How to tell better stories, write to persuade and more …
Want to write better, easier and faster? Get clicked, read, liked and shared? Otherwise boost your writing skills?
As we plan our upcoming Master Classes, I’ve been creating a lot of new slides. Here’s a sneak peek at some of my favorites.
1. Make messages colorful with concrete details. Fun facts and juicy details might seem like the Cheez Doodles and Cronuts of communication: tempting, for sure, but a little childish and not particularly good for you.
But in fact they boost understanding, increase credibility, help people remember your message and move people to act. Add color to every piece you write with these nutritious elements.
2. Put your effort up top. Most writers spend very little time getting ready to write, more time writing and the most time fixing what they’ve written. But comma-jockeying ain’t writing, and the result is some pretty tepid prose. Write Better, Easier and Faster when you turn the writing process on its head.

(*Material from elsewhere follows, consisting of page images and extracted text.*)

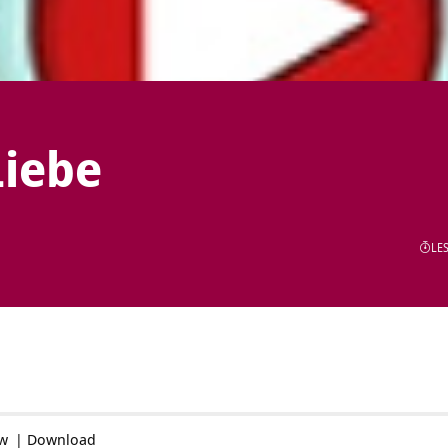
Liebe
LES
ow
|
Download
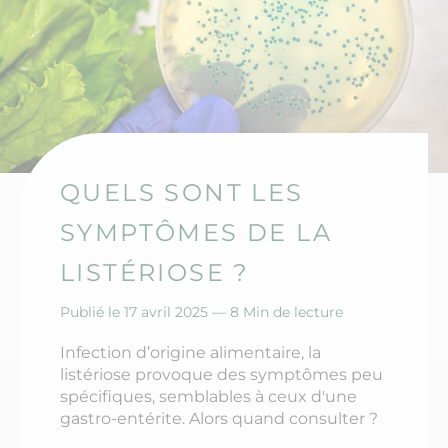
QUELS SONT LES
SYMPTÔMES DE LA
LISTÉRIOSE ?
Publié le 17 avril 2025 —
8 Min de lecture
Infection d’origine alimentaire, la
listériose provoque des symptômes peu
spécifiques, semblables à ceux d'une
gastro-entérite. Alors quand consulter ?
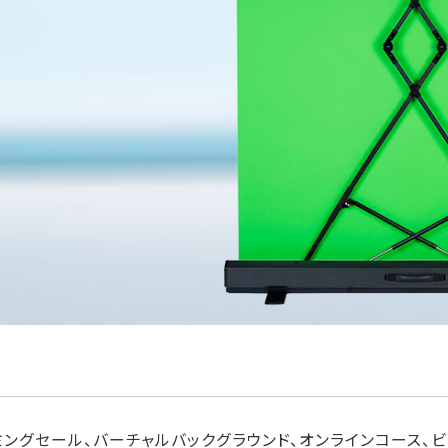
ーミングセール、バーチャルバックグラウンド、オンラインコース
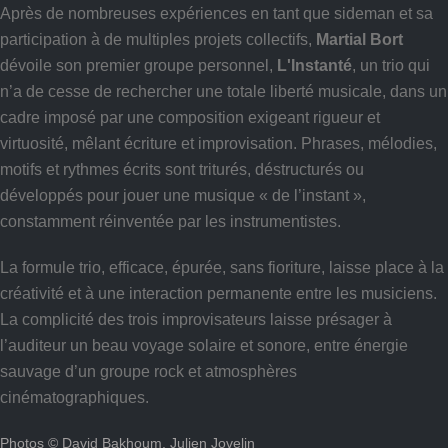
Après de nombreuses expériences en tant que sideman et sa
participation à de multiples projets collectifs,
Martial Bort
dévoile son premier groupe personnel,
L'Instanté
, un trio qui
n’a de cesse de rechercher une totale liberté musicale, dans un
cadre imposé par une composition exigeant rigueur et
virtuosité, mêlant écriture et improvisation. Phrases, mélodies,
motifs et rythmes écrits sont triturés, déstructurés ou
développés pour jouer une musique « de l’instant »,
constamment réinventée par les instrumentistes.
La formule trio, efficace, épurée, sans fioriture, laisse place à la
créativité et à une interaction permanente entre les musiciens.
La complicité des trois improvisateurs laisse présager à
l’auditeur un beau voyage solaire et sonore, entre énergie
sauvage d’un groupe rock et atmosphères
cinématographiques.
Photos © David Bakhoum, Julien Jovelin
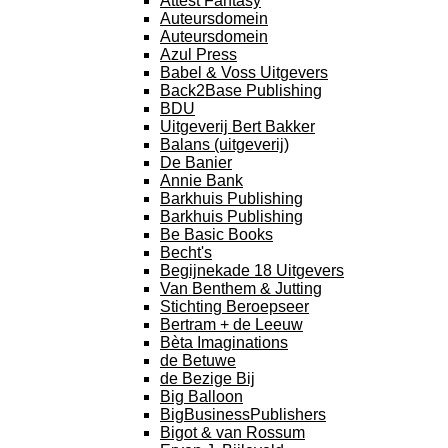
Attest Fantasy
Auteursdomein
Auteursdomein
Azul Press
Babel & Voss Uitgevers
Back2Base Publishing
BDU
Uitgeverij Bert Bakker
Balans (uitgeverij)
De Banier
Annie Bank
Barkhuis Publishing
Barkhuis Publishing
Be Basic Books
Becht's
Begijnekade 18 Uitgevers
Van Benthem & Jutting
Stichting Beroepseer
Bertram + de Leeuw
Bèta Imaginations
de Betuwe
de Bezige Bij
Big Balloon
BigBusinessPublishers
Bigot & van Rossum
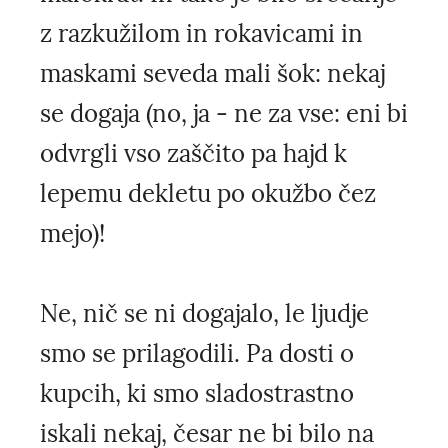
z razkužilom in rokavicami in
maskami seveda mali šok: nekaj
se dogaja (no, ja - ne za vse: eni bi
odvrgli vso zaščito pa hajd k
lepemu dekletu po okužbo čez
mejo)!
Ne, nič se ni dogajalo, le ljudje
smo se prilagodili. Pa dosti o
kupcih, ki smo sladostrastno
iskali nekaj, česar ne bi bilo na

3. Stop agonizing over the right length for your blog post. Over-the-counter tools like SEMRush analyze successful posts to let you know what Google will rank for your search term. Get word length, keywords to use, readability levels and more. Plus, find out how many words people really read on social media channels.
4. Lead with the benefits … substantiate with the features. Write about what readers can do with your products, services, programs and ideas — not about the products, services, programs and ideas themselves. The result: You’ll draw readers in and move them to act.

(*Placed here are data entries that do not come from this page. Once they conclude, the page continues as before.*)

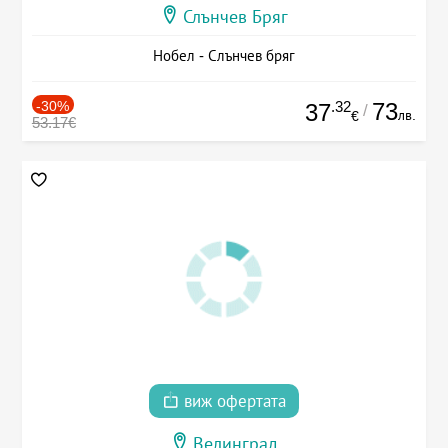
Слънчев Бряг
Нобел - Слънчев бряг
-30%
.32
73
37
/
лв.
€
53.17€
виж офертата
Велинград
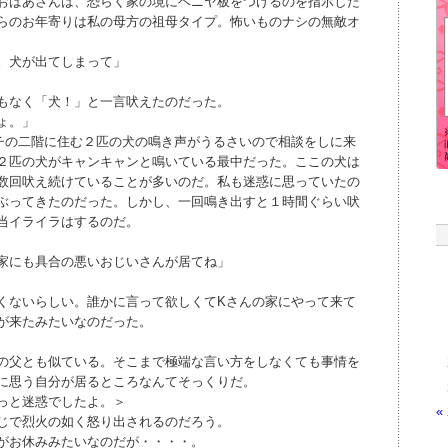
おばあさんは、恐らく家の境にベニヤ板をつけるのを指示した
らのお年寄りは私の母方の祖母タイプ。怖いものナシの無敵オ
。犬が出てしまって」
もなく「犬！」と一言吠えたのだった。
ょ。」
チの二階に住む２匹の犬の鳴き声がうるさいので相談をしに来
２匹の犬がキャンキャンと鳴いている最中だった。ここの犬は
数回吠え続けていることが多いのだ。私も迷惑に思っていたの
ぶってきたのだった。しかし、一回鳴き出すと１時間ぐらい吠
当イライラはするのだ。
家にも具合の悪いおじいさんが居てね」
くないらしい。誰かに言って欲しくてKさんの家にやって来て
が来たみたいなのだった。
の父とも似ている。そこまで極端な言い方をしなくても事情を
に思う自分が居るところなんてそっくりだ。
っと迷惑でしたよ。＞
«
じで烈火の如く怒り出されるのだろう。
がお休みみたいなのだが・・・・。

5. Are you addressing your email envelope? Recipients use four elements — the sender, subject line, preheader text and preview pane — to decide whether to open or delete your email or report it as spam. So if you’re just crafting your subject line, you’re ignoring 75% of the elements that readers use to determine whether to open.
To increase open rates, address all four elements of the envelope — not just the subject line.
6. Avoid the worst news release quote clichés. We know your VP is overcome with emotion over your latest Whatzit. But instead of quoting executives about how delighted, pleased, excited and thrilled they are, write how users are benefitting from your product, service, program or idea. The result: sound bites journalists will use and readers will read.
7. Reach readers where they are, not where you wish they were. Most Americans have basic or below-basic reading skills. That means that if you write at the 11th-grade reading level, you’ll miss 97% of Americans. Use readability statistics to make your message easier to read — for all of your audience members.
8. People spend half the time on your webpage when they’re using a smartphone. To get the message across on the small screen, write shorter paragraphs, sentences and words. Are you getting your message across on the mobile web?